Third, as much as I enjoyed Luhrmann’s discussion on prayer, her discussion about prayer as metacognition could take into consideration metarepresentation. Within Theory of Mind, metarepresentation is our ability to tag and track information. What if, though, part of the metacognition in prayer is reorienting and retagging our metarepresentations of events, people, and ideas? Indeed, Luhrmann alludes to this idea, inasmuch as she says that prayer is a reflection that attempts “to sculpt, shape, reframe, reword, and remaster thoughts and feelings” (140). Incorporating metarepresentational reconsiderations as part of prayer in some ways aligns with Luhrmann’s comment on confession in prayer, that it enables people “to organize experience” (146). Ultimately, linking metacognition with intentional metarepresentation may be a more precise, helpful way of thinking through why prayer works. Moreover, intentional metarepresentation also becomes a means by which a follower and person praying can reinforce their faith frame, which compliments her discussion from chapter 1.
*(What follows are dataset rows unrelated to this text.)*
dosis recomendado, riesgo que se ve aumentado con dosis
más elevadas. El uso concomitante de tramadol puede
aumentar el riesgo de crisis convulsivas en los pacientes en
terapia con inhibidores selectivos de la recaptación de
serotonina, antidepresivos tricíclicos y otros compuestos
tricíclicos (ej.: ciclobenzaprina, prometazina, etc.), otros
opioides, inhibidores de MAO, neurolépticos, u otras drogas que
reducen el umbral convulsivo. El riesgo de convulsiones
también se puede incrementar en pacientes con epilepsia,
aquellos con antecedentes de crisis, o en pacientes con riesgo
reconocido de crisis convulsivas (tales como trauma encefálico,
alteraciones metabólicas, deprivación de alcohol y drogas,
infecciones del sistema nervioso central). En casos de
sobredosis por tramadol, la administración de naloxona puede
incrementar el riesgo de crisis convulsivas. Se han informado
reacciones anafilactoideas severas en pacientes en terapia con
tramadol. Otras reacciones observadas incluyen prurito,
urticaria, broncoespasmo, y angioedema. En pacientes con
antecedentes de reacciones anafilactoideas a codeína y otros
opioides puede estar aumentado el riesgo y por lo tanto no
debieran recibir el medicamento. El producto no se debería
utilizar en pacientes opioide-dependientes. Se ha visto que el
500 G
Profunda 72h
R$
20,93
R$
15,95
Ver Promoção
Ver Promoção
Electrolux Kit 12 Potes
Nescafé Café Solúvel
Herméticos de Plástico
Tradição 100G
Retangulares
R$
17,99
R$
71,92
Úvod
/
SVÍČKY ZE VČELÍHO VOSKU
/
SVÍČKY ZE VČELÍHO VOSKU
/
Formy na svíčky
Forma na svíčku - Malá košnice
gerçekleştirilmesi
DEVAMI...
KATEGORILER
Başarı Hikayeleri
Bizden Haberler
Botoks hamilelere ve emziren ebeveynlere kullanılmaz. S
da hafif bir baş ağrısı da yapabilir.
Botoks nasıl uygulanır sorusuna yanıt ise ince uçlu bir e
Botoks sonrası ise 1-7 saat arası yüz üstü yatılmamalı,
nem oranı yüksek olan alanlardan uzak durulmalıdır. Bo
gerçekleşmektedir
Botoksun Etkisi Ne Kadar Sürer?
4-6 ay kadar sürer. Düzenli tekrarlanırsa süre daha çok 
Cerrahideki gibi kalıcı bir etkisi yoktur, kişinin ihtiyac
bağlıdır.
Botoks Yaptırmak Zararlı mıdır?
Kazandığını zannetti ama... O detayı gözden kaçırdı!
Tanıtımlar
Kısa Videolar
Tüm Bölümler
Overall, I highly recommend How God Becomes real by T. M. Luhrmann. As my extensive marginal notes in the book suggest, her work is a helpful theoretical model for thinking about religious experience and related phenomena.
 To be clear, Luhrmann does not use the language “world building” but rather simply a world. I redescribe Luhrmann’s work with world building in light of Building Imaginary Worlds by Mark J. P. Wolf.